- _WHAT NEEDS TO BE DONE_:
Scan the data. Collect each line that contains the word "Address".

- _PROVIDED MATERIAL_:
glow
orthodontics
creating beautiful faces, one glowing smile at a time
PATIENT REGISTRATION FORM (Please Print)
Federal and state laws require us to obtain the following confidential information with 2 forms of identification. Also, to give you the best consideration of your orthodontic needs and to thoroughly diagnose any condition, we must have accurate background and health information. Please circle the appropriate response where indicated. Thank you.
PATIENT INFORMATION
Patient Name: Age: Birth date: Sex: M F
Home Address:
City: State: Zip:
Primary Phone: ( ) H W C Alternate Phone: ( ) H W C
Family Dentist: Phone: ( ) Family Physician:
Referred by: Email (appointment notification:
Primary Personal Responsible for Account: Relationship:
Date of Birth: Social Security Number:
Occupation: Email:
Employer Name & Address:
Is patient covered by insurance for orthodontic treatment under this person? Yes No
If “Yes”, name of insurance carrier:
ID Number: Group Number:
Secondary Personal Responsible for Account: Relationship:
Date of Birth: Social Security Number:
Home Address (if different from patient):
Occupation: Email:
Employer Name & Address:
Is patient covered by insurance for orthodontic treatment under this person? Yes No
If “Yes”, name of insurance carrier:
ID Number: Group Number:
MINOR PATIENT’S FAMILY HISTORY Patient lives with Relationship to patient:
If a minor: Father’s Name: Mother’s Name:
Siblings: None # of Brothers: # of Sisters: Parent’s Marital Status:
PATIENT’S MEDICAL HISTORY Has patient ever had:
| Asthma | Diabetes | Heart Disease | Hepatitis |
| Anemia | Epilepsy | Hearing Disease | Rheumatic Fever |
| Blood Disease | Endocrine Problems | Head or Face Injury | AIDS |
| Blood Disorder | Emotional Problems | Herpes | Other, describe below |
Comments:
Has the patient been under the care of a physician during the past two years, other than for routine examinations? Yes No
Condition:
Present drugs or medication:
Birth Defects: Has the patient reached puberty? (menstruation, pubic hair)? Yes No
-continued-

- _OUTPUT FOR THIS TASK_:
Home Address:
Employer Name & Address:
Home Address (if different from patient):
Employer Name & Address:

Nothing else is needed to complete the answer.